━━━ Data supplied

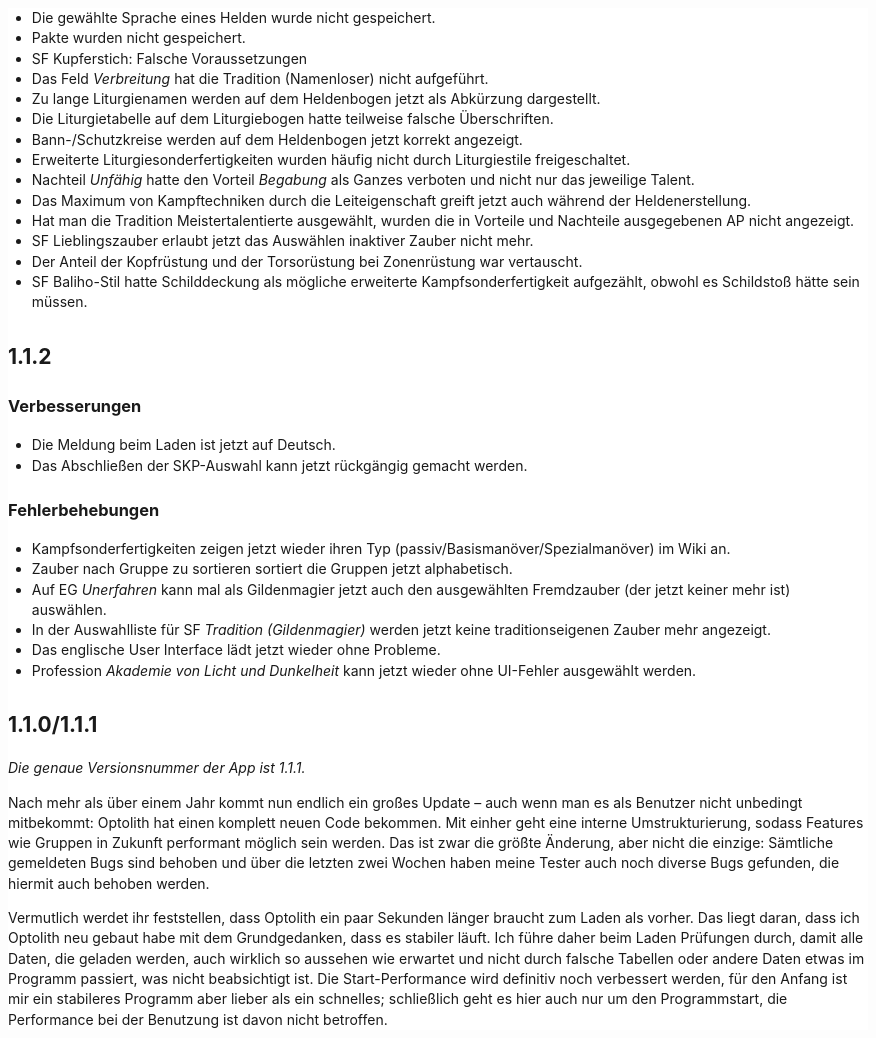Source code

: - Die gewählte Sprache eines Helden wurde nicht gespeichert.
- Pakte wurden nicht gespeichert.
- SF Kupferstich: Falsche Voraussetzungen
- Das Feld *Verbreitung* hat die Tradition (Namenloser) nicht aufgeführt.
- Zu lange Liturgienamen werden auf dem Heldenbogen jetzt als Abkürzung dargestellt.
- Die Liturgietabelle auf dem Liturgiebogen hatte teilweise falsche Überschriften.
- Bann-/Schutzkreise werden auf dem Heldenbogen jetzt korrekt angezeigt.
- Erweiterte Liturgiesonderfertigkeiten wurden häufig nicht durch Liturgiestile freigeschaltet.
- Nachteil *Unfähig* hatte den Vorteil *Begabung* als Ganzes verboten und nicht nur das jeweilige Talent.
- Das Maximum von Kampftechniken durch die Leiteigenschaft greift jetzt auch während der Heldenerstellung.
- Hat man die Tradition Meistertalentierte ausgewählt, wurden die in Vorteile und Nachteile ausgegebenen AP nicht angezeigt.
- SF Lieblingszauber erlaubt jetzt das Auswählen inaktiver Zauber nicht mehr.
- Der Anteil der Kopfrüstung und der Torsorüstung bei Zonenrüstung war vertauscht.
- SF Baliho-Stil hatte Schilddeckung als mögliche erweiterte Kampfsonderfertigkeit aufgezählt, obwohl es Schildstoß hätte sein müssen.

## 1.1.2

### Verbesserungen

- Die Meldung beim Laden ist jetzt auf Deutsch.
- Das Abschließen der SKP-Auswahl kann jetzt rückgängig gemacht werden.

### Fehlerbehebungen

- Kampfsonderfertigkeiten zeigen jetzt wieder ihren Typ (passiv/Basismanöver/Spezialmanöver) im Wiki an.
- Zauber nach Gruppe zu sortieren sortiert die Gruppen jetzt alphabetisch.
- Auf EG *Unerfahren* kann mal als Gildenmagier jetzt auch den ausgewählten Fremdzauber (der jetzt keiner mehr ist) auswählen.
- In der Auswahlliste für SF *Tradition (Gildenmagier)* werden jetzt keine traditionseigenen Zauber mehr angezeigt.
- Das englische User Interface lädt jetzt wieder ohne Probleme.
- Profession *Akademie von Licht und Dunkelheit* kann jetzt wieder ohne UI-Fehler ausgewählt werden.

## 1.1.0/1.1.1

*Die genaue Versionsnummer der App ist 1.1.1.*

Nach mehr als über einem Jahr kommt nun endlich ein großes Update – auch wenn man es als Benutzer nicht unbedingt mitbekommt: Optolith hat einen komplett neuen Code bekommen. Mit einher geht eine interne Umstrukturierung, sodass Features wie Gruppen in Zukunft performant möglich sein werden. Das ist zwar die größte Änderung, aber nicht die einzige: Sämtliche gemeldeten Bugs sind behoben und über die letzten zwei Wochen haben meine Tester auch noch diverse Bugs gefunden, die hiermit auch behoben werden.

Vermutlich werdet ihr feststellen, dass Optolith ein paar Sekunden länger braucht zum Laden als vorher. Das liegt daran, dass ich Optolith neu gebaut habe mit dem Grundgedanken, dass es stabiler läuft. Ich führe daher beim Laden Prüfungen durch, damit alle Daten, die geladen werden, auch wirklich so aussehen wie erwartet und nicht durch falsche Tabellen oder andere Daten etwas im Programm passiert, was nicht beabsichtigt ist. Die Start-Performance wird definitiv noch verbessert werden, für den Anfang ist mir ein stabileres Programm aber lieber als ein schnelles; schließlich geht es hier auch nur um den Programmstart, die Performance bei der Benutzung ist davon nicht betroffen.
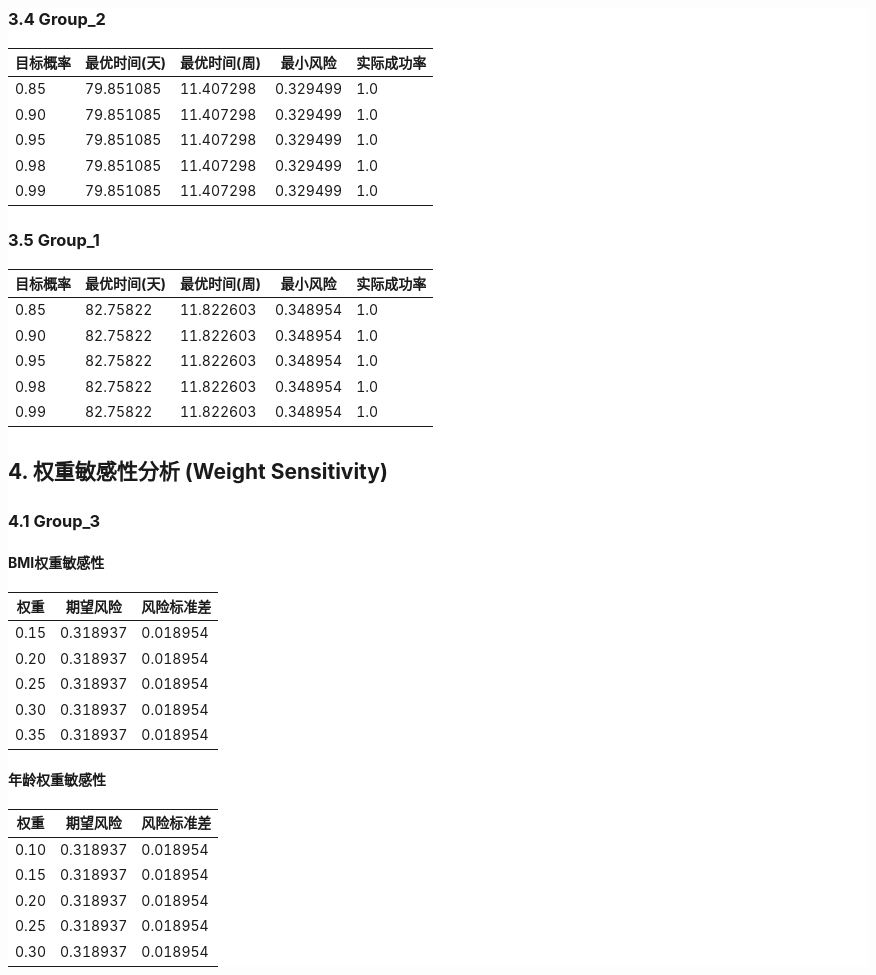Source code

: ### 3.4 Group_2
| 目标概率 | 最优时间(天) | 最优时间(周) | 最小风险 | 实际成功率 |
|----------|--------------|--------------|----------|------------|
| 0.85 | 79.851085 | 11.407298 | 0.329499 | 1.0 |
| 0.90 | 79.851085 | 11.407298 | 0.329499 | 1.0 |
| 0.95 | 79.851085 | 11.407298 | 0.329499 | 1.0 |
| 0.98 | 79.851085 | 11.407298 | 0.329499 | 1.0 |
| 0.99 | 79.851085 | 11.407298 | 0.329499 | 1.0 |

### 3.5 Group_1
| 目标概率 | 最优时间(天) | 最优时间(周) | 最小风险 | 实际成功率 |
|----------|--------------|--------------|----------|------------|
| 0.85 | 82.75822 | 11.822603 | 0.348954 | 1.0 |
| 0.90 | 82.75822 | 11.822603 | 0.348954 | 1.0 |
| 0.95 | 82.75822 | 11.822603 | 0.348954 | 1.0 |
| 0.98 | 82.75822 | 11.822603 | 0.348954 | 1.0 |
| 0.99 | 82.75822 | 11.822603 | 0.348954 | 1.0 |

## 4. 权重敏感性分析 (Weight Sensitivity)

### 4.1 Group_3

#### BMI权重敏感性
| 权重 | 期望风险 | 风险标准差 |
|------|----------|------------|
| 0.15 | 0.318937 | 0.018954 |
| 0.20 | 0.318937 | 0.018954 |
| 0.25 | 0.318937 | 0.018954 |
| 0.30 | 0.318937 | 0.018954 |
| 0.35 | 0.318937 | 0.018954 |

#### 年龄权重敏感性
| 权重 | 期望风险 | 风险标准差 |
|------|----------|------------|
| 0.10 | 0.318937 | 0.018954 |
| 0.15 | 0.318937 | 0.018954 |
| 0.20 | 0.318937 | 0.018954 |
| 0.25 | 0.318937 | 0.018954 |
| 0.30 | 0.318937 | 0.018954 |
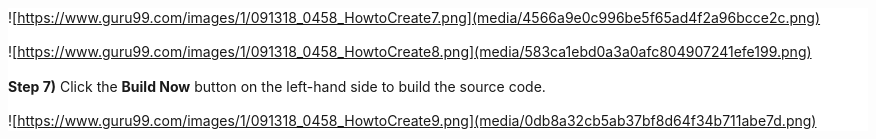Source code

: ![https://www.guru99.com/images/1/091318_0458_HowtoCreate7.png](media/4566a9e0c996be5f65ad4f2a96bcce2c.png)

![https://www.guru99.com/images/1/091318_0458_HowtoCreate8.png](media/583ca1ebd0a3a0afc804907241efe199.png)

**Step 7)**  Click the **Build Now** button on the left-hand side to build the
source code.

![https://www.guru99.com/images/1/091318_0458_HowtoCreate9.png](media/0db8a32cb5ab37bf8d64f34b711abe7d.png)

━━━━━━

Problem: The task requires that every line above be transcribed exactly, without the images.

Answer area:
Source code

: - Die gewählte Sprache eines Helden wurde nicht gespeichert.
- Pakte wurden nicht gespeichert.
- SF Kupferstich: Falsche Voraussetzungen
- Das Feld *Verbreitung* hat die Tradition (Namenloser) nicht aufgeführt.
- Zu lange Liturgienamen werden auf dem Heldenbogen jetzt als Abkürzung dargestellt.
- Die Liturgietabelle auf dem Liturgiebogen hatte teilweise falsche Überschriften.
- Bann-/Schutzkreise werden auf dem Heldenbogen jetzt korrekt angezeigt.
- Erweiterte Liturgiesonderfertigkeiten wurden häufig nicht durch Liturgiestile freigeschaltet.
- Nachteil *Unfähig* hatte den Vorteil *Begabung* als Ganzes verboten und nicht nur das jeweilige Talent.
- Das Maximum von Kampftechniken durch die Leiteigenschaft greift jetzt auch während der Heldenerstellung.
- Hat man die Tradition Meistertalentierte ausgewählt, wurden die in Vorteile und Nachteile ausgegebenen AP nicht angezeigt.
- SF Lieblingszauber erlaubt jetzt das Auswählen inaktiver Zauber nicht mehr.
- Der Anteil der Kopfrüstung und der Torsorüstung bei Zonenrüstung war vertauscht.
- SF Baliho-Stil hatte Schilddeckung als mögliche erweiterte Kampfsonderfertigkeit aufgezählt, obwohl es Schildstoß hätte sein müssen.

## 1.1.2

### Verbesserungen

- Die Meldung beim Laden ist jetzt auf Deutsch.
- Das Abschließen der SKP-Auswahl kann jetzt rückgängig gemacht werden.

### Fehlerbehebungen

- Kampfsonderfertigkeiten zeigen jetzt wieder ihren Typ (passiv/Basismanöver/Spezialmanöver) im Wiki an.
- Zauber nach Gruppe zu sortieren sortiert die Gruppen jetzt alphabetisch.
- Auf EG *Unerfahren* kann mal als Gildenmagier jetzt auch den ausgewählten Fremdzauber (der jetzt keiner mehr ist) auswählen.
- In der Auswahlliste für SF *Tradition (Gildenmagier)* werden jetzt keine traditionseigenen Zauber mehr angezeigt.
- Das englische User Interface lädt jetzt wieder ohne Probleme.
- Profession *Akademie von Licht und Dunkelheit* kann jetzt wieder ohne UI-Fehler ausgewählt werden.

## 1.1.0/1.1.1

*Die genaue Versionsnummer der App ist 1.1.1.*

Nach mehr als über einem Jahr kommt nun endlich ein großes Update – auch wenn man es als Benutzer nicht unbedingt mitbekommt: Optolith hat einen komplett neuen Code bekommen. Mit einher geht eine interne Umstrukturierung, sodass Features wie Gruppen in Zukunft performant möglich sein werden. Das ist zwar die größte Änderung, aber nicht die einzige: Sämtliche gemeldeten Bugs sind behoben und über die letzten zwei Wochen haben meine Tester auch noch diverse Bugs gefunden, die hiermit auch behoben werden.

Vermutlich werdet ihr feststellen, dass Optolith ein paar Sekunden länger braucht zum Laden als vorher. Das liegt daran, dass ich Optolith neu gebaut habe mit dem Grundgedanken, dass es stabiler läuft. Ich führe daher beim Laden Prüfungen durch, damit alle Daten, die geladen werden, auch wirklich so aussehen wie erwartet und nicht durch falsche Tabellen oder andere Daten etwas im Programm passiert, was nicht beabsichtigt ist. Die Start-Performance wird definitiv noch verbessert werden, für den Anfang ist mir ein stabileres Programm aber lieber als ein schnelles; schließlich geht es hier auch nur um den Programmstart, die Performance bei der Benutzung ist davon nicht betroffen.
Source code

: ### 3.4 Group_2
| 目标概率 | 最优时间(天) | 最优时间(周) | 最小风险 | 实际成功率 |
|----------|--------------|--------------|----------|------------|
| 0.85 | 79.851085 | 11.407298 | 0.329499 | 1.0 |
| 0.90 | 79.851085 | 11.407298 | 0.329499 | 1.0 |
| 0.95 | 79.851085 | 11.407298 | 0.329499 | 1.0 |
| 0.98 | 79.851085 | 11.407298 | 0.329499 | 1.0 |
| 0.99 | 79.851085 | 11.407298 | 0.329499 | 1.0 |

### 3.5 Group_1
| 目标概率 | 最优时间(天) | 最优时间(周) | 最小风险 | 实际成功率 |
|----------|--------------|--------------|----------|------------|
| 0.85 | 82.75822 | 11.822603 | 0.348954 | 1.0 |
| 0.90 | 82.75822 | 11.822603 | 0.348954 | 1.0 |
| 0.95 | 82.75822 | 11.822603 | 0.348954 | 1.0 |
| 0.98 | 82.75822 | 11.822603 | 0.348954 | 1.0 |
| 0.99 | 82.75822 | 11.822603 | 0.348954 | 1.0 |

## 4. 权重敏感性分析 (Weight Sensitivity)

### 4.1 Group_3

#### BMI权重敏感性
| 权重 | 期望风险 | 风险标准差 |
|------|----------|------------|
| 0.15 | 0.318937 | 0.018954 |
| 0.20 | 0.318937 | 0.018954 |
| 0.25 | 0.318937 | 0.018954 |
| 0.30 | 0.318937 | 0.018954 |
| 0.35 | 0.318937 | 0.018954 |

#### 年龄权重敏感性
| 权重 | 期望风险 | 风险标准差 |
|------|----------|------------|
| 0.10 | 0.318937 | 0.018954 |
| 0.15 | 0.318937 | 0.018954 |
| 0.20 | 0.318937 | 0.018954 |
| 0.25 | 0.318937 | 0.018954 |
| 0.30 | 0.318937 | 0.018954 |
Source code

: ![https://www.guru99.com/images/1/091318_0458_HowtoCreate7.png](media/4566a9e0c996be5f65ad4f2a96bcce2c.png)

![https://www.guru99.com/images/1/091318_0458_HowtoCreate8.png](media/583ca1ebd0a3a0afc804907241efe199.png)

**Step 7)**  Click the **Build Now** button on the left-hand side to build the
source code.

![https://www.guru99.com/images/1/091318_0458_HowtoCreate9.png](media/0db8a32cb5ab37bf8d64f34b711abe7d.png)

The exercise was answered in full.